じっと状況を見守っていたロジャーの口元が吊り上がり、獰猛な笑みを浮かべて立ち上がった。
「おいロジャー、なにするつもりだ」
「イイことを思いついたんだ。邪魔するなよ、レイリー!」
ロジャーを中心に底冷えするような重圧の嵐が巻き起こり、すれ違う船へと叩きつけられたが、余波は船員たちにも影響を及ぼしていた。
「なんだァ!? って、シャンクス大丈夫か!? バカロジャー!! 覇気を無差別にまき散らすたァどういう了見だ、テメェはよ!!」
「わっはっはっは!! すまねェ!! 鬱屈してたもんだからよ、制御ミスっちまった!」
「ガキかおめェは!!」
ギャバンに続いて船員たちからも抗議の声が上がる中、甲高い鳴き声が周囲に響き渡った。
「来いよ、おれはここにいるぞ?」
再び甲高い鳴き声が上空から響き、ロジャーの元へ一直線に黒い弾丸が空気を割いて貫いた。
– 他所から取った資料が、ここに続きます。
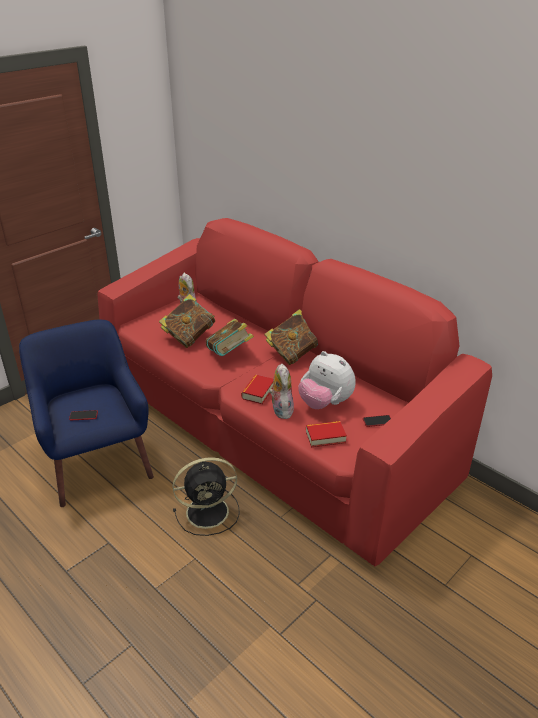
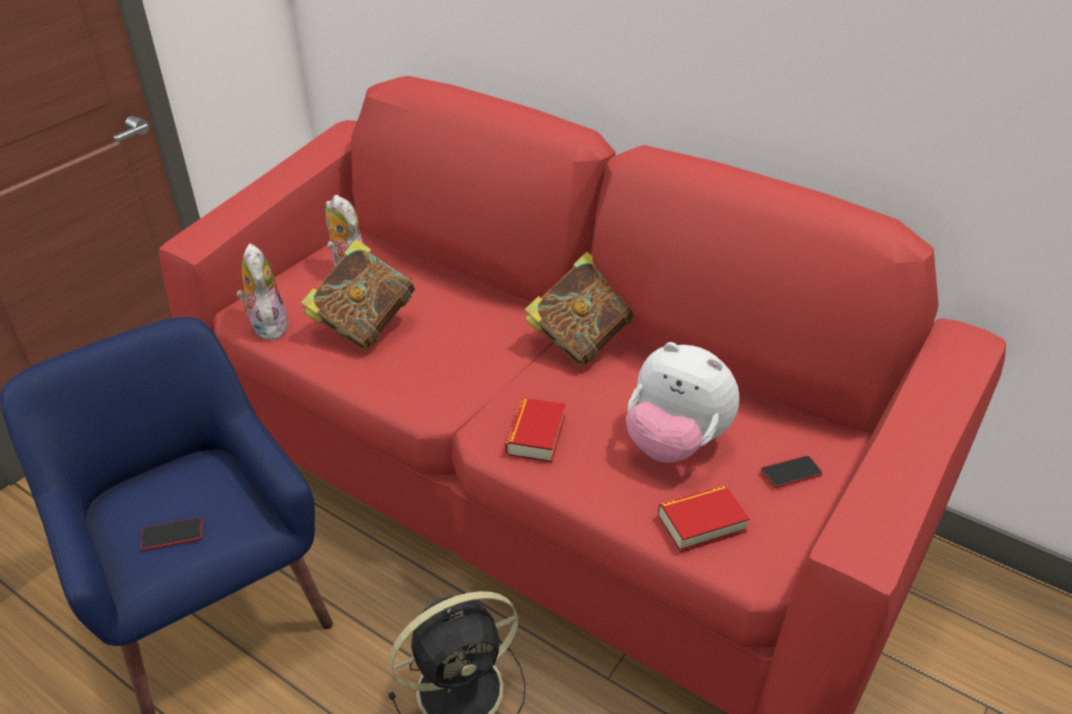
camera: 10 degrees left, 5 degrees up
book [206,319,254,356] -> none
plush toy [269,364,294,419] -> plush toy moved to [237,243,289,340]

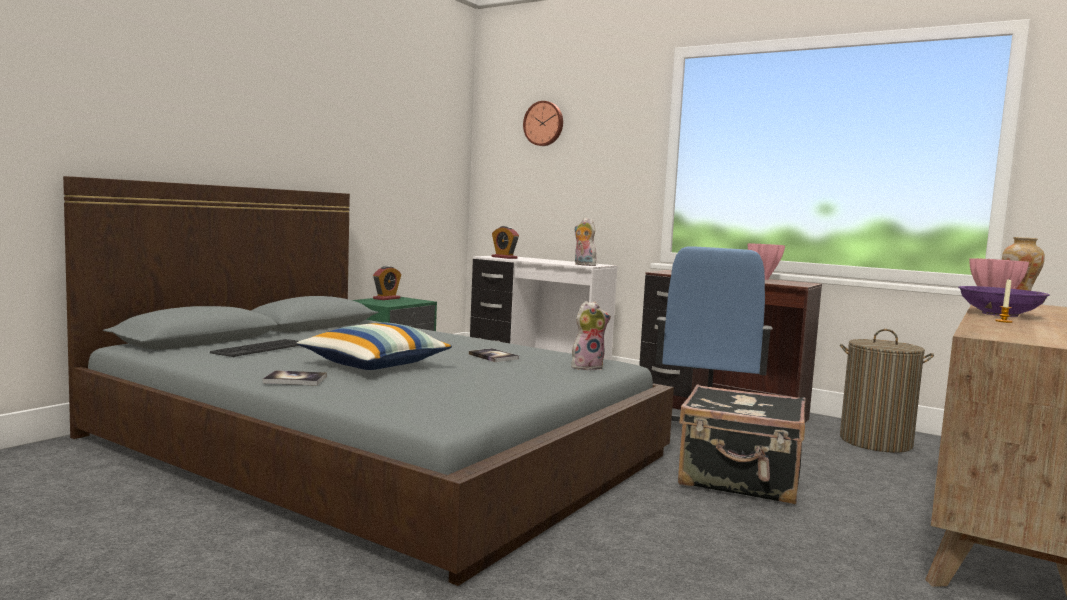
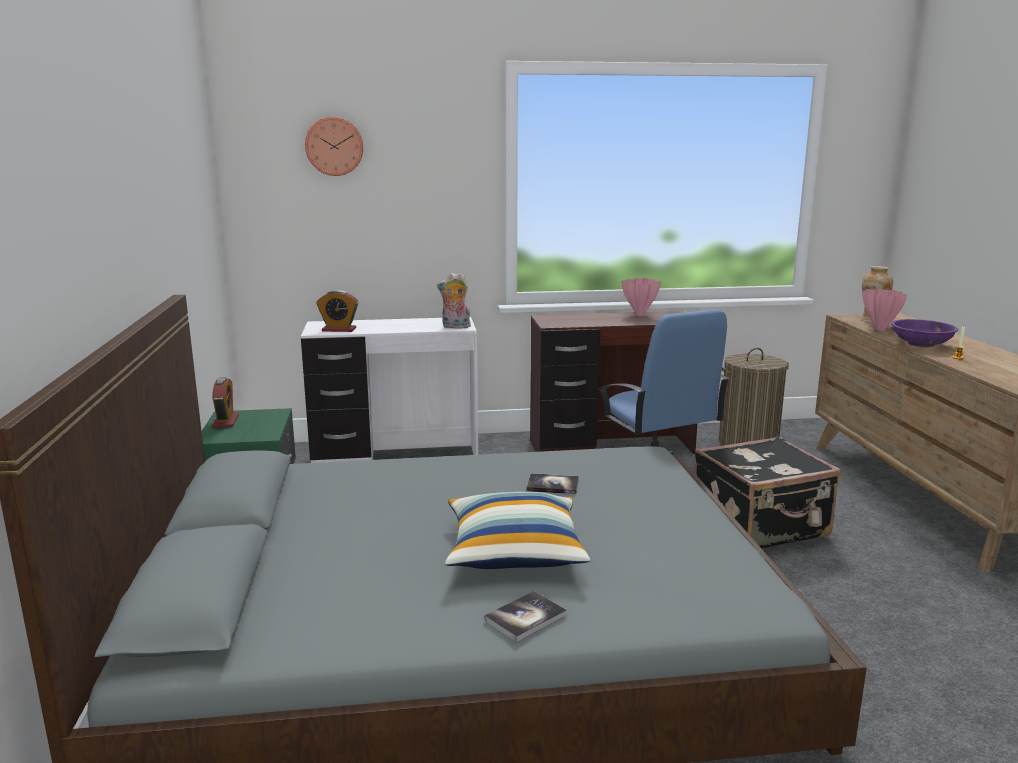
camera: 40 degrees left, 10 degrees up
keyboard [210,339,299,357] -> none
plush toy [571,301,611,371] -> none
その姿を辛うじて目視できたのは状況を俯瞰していたレイリーと、ギャバンを始めとする鳴き声に警戒した者だけ。
「──えっ?」
ロジャーの愛刀と四つ羽の怪鳥の嘴が、激しい音を立てながら競り合っていた。
「おお! チビッコのくせにすげー力じゃねェか。だが、もっと力を込めねェとおれは殺せないぞ?」
「ロジャー船長!!」
「手ェ出すなよお前ら、これはおれの獲物だ」
力任せにサーベルを振り抜いたロジャーは改めて怪鳥と対峙した。
黒と白が入り混じる体長五十センチに満たないツバメのような姿の怪鳥は、四つの羽を器用に使って空中に静止している。感情の見えない無機質な瞳に映るのは、鬼のような笑みを浮かべたロジャーただ一人。
怪鳥はひと鳴きすると、上空へと駆け上がっていった。
「そうだそうだ、それでいい。お前の全力を見せてみなッ!」
「なに煽ってんだロジャー……」
呆れた顔のレイリーはロジャーを非難する。
「自分の意思すら忘れたバカなガキを思い切りぶん殴ってやる。それだけのことだ」
先のワガママとは違う、己の信念に忠実な男の横顔に、在りし日に抱いた憧憬を覚えたレイリーはそれ以上の言葉を紡げなかった。
「……そうか、なら、好きにすればいいさ」
「ああ、おれはいつも思うがままやらせてもらってるぜ」
「まったく、おまえってヤツは……さあ、皆、下がった下がった! 巻き込まれたくなければな!」
上空で怪鳥の鳴き声が響き渡る。
ロジャー海賊団の皆が空を見上げた。
そして、弾丸となって大気を切り裂きながらロジャーの愛刀と再び衝突する。
衝撃は凄まじく、オーロ・ジャクソン号は海を押し開きつつ大きく傾いた。
「言い忘れてたが、おれは今、腹の虫の居所が悪りィんだ……手加減はできねェ。だからよ、生きてェなら歯ァ食いしばりなッ!!」
「ピィッ?!」
「神避!!」
大気の弾ける音とともに降りぬかれた愛刀エースは、込められた思いを黒い斬撃に変えて怪鳥を吹き飛ばす。その進行上にあったボロボロの船を破壊しながらも勢い収まらず、霧の奥深くへと突き進み、襲撃者の姿は消え去った──。